En ce qui concerne le montant forfaitaire de 150 000 €, le Tribunal a considéré que ce montant correspondait à 14% du chiffre d’affaires annuel généré sur les 3 000 clients composant le portefeuille de l’agence B. Ceci laisse supposer que les parties craignaient une perte de 420 clients (soit 14% des 3.000 clients susmentionnés) sur une période de deux ans, soit la durée de validité de la clause de non-concurrence.
En l’espèce, le Tribunal n’a trouvé aucune raison de considérer que cette évaluation était disproportionnée par rapport au préjudice réel subi par la SRL P. ou que la mise en œuvre de cette clause revêtait un caractère abusif.
III. Qu’en retenir ?
Cette décision présente une synthèse des solutions applicables aux problèmes couramment rencontrés en pratique.

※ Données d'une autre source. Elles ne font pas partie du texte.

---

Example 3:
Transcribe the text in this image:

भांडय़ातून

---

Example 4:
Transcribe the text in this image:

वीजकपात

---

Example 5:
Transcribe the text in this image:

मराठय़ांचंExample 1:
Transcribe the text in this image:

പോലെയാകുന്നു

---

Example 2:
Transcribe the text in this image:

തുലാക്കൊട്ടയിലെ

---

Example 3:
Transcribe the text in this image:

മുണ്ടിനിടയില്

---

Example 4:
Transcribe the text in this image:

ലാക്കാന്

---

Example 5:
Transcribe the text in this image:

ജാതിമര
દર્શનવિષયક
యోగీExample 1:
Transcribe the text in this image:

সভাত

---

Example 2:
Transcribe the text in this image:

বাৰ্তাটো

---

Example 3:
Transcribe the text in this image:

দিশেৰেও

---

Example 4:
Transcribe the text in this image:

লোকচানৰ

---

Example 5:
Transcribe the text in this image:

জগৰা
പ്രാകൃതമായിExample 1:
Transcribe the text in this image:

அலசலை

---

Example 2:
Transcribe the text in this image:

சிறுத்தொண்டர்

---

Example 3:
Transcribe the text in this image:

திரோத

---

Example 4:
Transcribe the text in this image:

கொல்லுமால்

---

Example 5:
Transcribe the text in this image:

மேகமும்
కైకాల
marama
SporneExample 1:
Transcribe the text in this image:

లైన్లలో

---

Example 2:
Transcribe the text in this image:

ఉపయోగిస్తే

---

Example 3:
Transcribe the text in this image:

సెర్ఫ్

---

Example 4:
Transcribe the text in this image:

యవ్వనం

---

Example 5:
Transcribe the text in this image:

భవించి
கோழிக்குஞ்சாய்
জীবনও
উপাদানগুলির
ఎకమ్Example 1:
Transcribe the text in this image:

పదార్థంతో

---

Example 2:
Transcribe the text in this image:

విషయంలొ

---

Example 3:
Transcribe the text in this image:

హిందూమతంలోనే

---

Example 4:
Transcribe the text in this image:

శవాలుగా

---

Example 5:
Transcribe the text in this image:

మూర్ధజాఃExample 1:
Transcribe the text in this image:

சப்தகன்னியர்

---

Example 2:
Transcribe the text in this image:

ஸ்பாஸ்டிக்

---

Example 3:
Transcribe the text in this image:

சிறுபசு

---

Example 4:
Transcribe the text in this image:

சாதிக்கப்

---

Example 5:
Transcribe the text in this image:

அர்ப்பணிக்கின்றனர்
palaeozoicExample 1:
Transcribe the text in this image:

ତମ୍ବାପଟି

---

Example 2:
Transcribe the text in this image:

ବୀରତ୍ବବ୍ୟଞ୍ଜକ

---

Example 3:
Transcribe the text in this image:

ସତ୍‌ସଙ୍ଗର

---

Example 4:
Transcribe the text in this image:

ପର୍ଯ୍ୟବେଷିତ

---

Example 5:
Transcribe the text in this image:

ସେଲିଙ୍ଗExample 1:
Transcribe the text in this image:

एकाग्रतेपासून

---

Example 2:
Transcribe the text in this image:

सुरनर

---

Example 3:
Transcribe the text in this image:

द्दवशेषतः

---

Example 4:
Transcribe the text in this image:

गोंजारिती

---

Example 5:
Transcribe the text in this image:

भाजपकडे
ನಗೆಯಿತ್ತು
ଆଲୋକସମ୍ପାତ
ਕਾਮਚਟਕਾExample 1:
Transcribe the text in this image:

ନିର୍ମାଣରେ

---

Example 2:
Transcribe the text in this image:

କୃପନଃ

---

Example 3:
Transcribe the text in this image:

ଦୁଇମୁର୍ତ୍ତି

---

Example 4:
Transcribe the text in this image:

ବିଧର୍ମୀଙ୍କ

D’une part, elle rappelle en effet que la production en justice d’une preuve obtenue illégalement ne sera pas automatiquement écartée par le juge.

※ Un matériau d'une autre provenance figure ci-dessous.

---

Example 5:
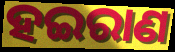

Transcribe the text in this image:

ହଇରାଣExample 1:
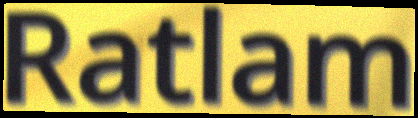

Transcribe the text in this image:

Ratlam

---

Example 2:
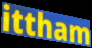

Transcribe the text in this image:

ittham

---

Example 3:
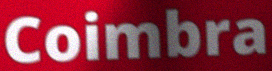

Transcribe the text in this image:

Coimbra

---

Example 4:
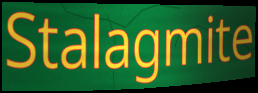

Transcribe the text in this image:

Stalagmite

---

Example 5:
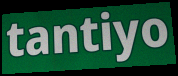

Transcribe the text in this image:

tantiyo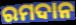
ରମଦାନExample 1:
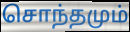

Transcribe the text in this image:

சொந்தமும்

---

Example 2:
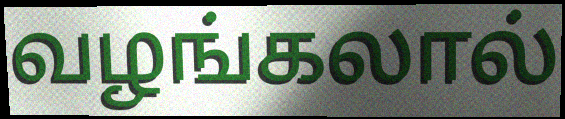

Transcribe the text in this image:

வழங்கலால்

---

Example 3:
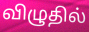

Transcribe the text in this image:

விழுதில்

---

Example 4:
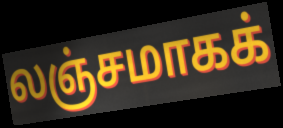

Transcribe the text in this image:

லஞ்சமாகக்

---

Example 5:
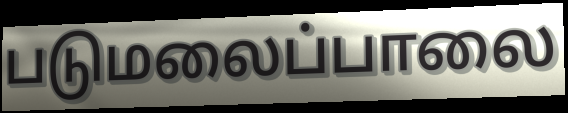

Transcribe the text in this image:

படுமலைப்பாலை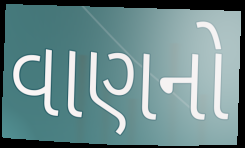
વાણનો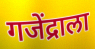
गजेंद्राला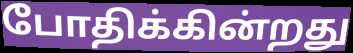
போதிக்கின்றது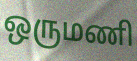
ஒருமணி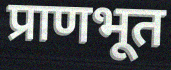
प्राणभूत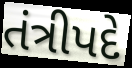
તંત્રીપદે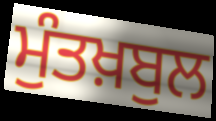
ਮੁੰਤਖ਼ਬੁਲ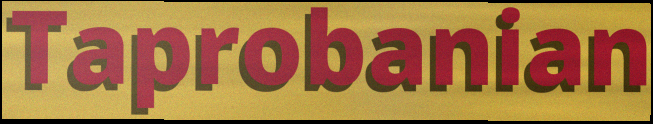
Taprobanian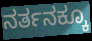
ನರ್ತನಕ್ಕೂ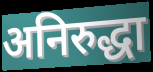
अनिरुद्धाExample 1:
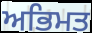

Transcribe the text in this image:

ਅਭਿਮਤ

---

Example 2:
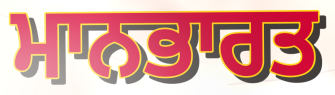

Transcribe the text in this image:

ਮਾਨਭਾਰਤ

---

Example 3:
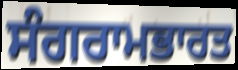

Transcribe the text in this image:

ਸੰਗਰਾਮਭਾਰਤ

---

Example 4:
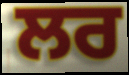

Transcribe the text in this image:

ਲਰ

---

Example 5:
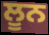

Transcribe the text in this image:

ਲੂਨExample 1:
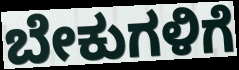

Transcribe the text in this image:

ಬೇಕುಗಳಿಗೆ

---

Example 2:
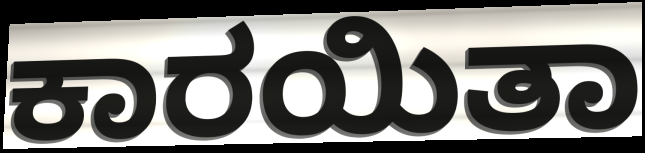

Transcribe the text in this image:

ಕಾರಯಿತಾ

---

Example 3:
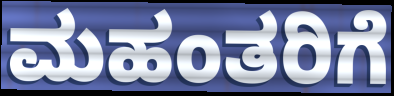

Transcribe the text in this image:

ಮಹಂತರಿಗೆ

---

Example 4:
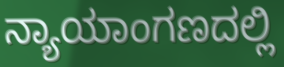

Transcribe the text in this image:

ನ್ಯಾಯಾಂಗಣದಲ್ಲಿ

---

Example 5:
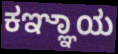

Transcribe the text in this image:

ಕಞ್ಞಾಯ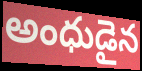
అంధుడైనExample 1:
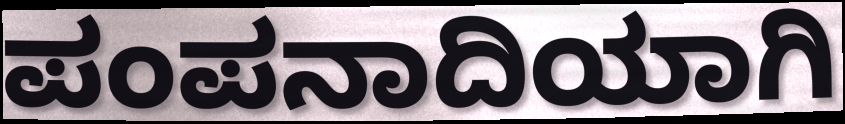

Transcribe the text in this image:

ಪಂಪನಾದಿಯಾಗಿ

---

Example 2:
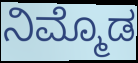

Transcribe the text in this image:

ನಿಮ್ಮೊಡ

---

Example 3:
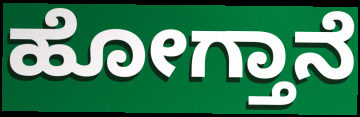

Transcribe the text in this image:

ಹೋಗ್ತಾನೆ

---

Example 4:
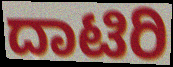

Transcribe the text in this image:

ದಾಟಿರಿ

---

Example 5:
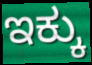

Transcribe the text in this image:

ಇಕ್ಕುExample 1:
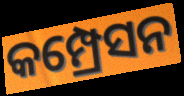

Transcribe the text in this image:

କମ୍ପ୍ରେସନ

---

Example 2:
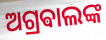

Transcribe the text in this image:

ଅଗ୍ରଵାଲଙ୍କ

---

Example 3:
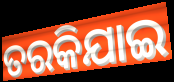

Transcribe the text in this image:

ତରକିଯାଇ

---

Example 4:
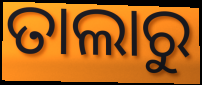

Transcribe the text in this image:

ତାଲାରୁ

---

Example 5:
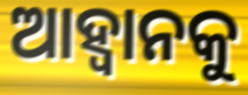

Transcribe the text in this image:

ଆହ୍ବାନକୁ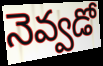
నెవ్వడో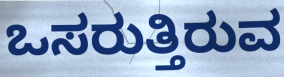
ಒಸರುತ್ತಿರುವ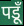
पडूँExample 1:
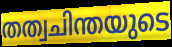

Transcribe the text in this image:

തത്വചിന്തയുടെ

À moins que la loi n’en dispose autrement, que la fiabilité de la preuve n’en soit altérée ou que les droits de la défense soient violés, une preuve obtenue illégalement peut être produite en justice, en particulier si la partie qui s’en prévaut peut démontrer qu’elle n’avait pas d’autre moyen de prouver que ses allégations correspondaient à la réalité.
D’autre part, en ce qui concerne la question de savoir si une indemnisation forfaitaire est proportionnée en cas de violation d’une clause de non-concurrence, les juridictions pourront tenir compte d’autres éléments chiffrés du dossier pour se prononcer.
Ainsi, un lien raisonnable entre le montant de l’indemnisation et le chiffre d’affaires réalisé avant la cession de l’entreprise peut être pertinent. D’autres éléments objectifs peuvent également être pris en compte, selon le cas d’espèce.
Il est donc conseillé de fixer le montant de l’indemnité forfaitaire en référence à un ou plusieurs éléments objectifs, le cas échéant mentionnés dans la convention elle-même ou dans son préambule.
Xavier DEFOY – Avocat au Barreau de Liège–Huy
[1] T.E., Liège, Div. Namur, 26 juillet 2022, J.L.M.B., 2023/1, pp. 7 à 17.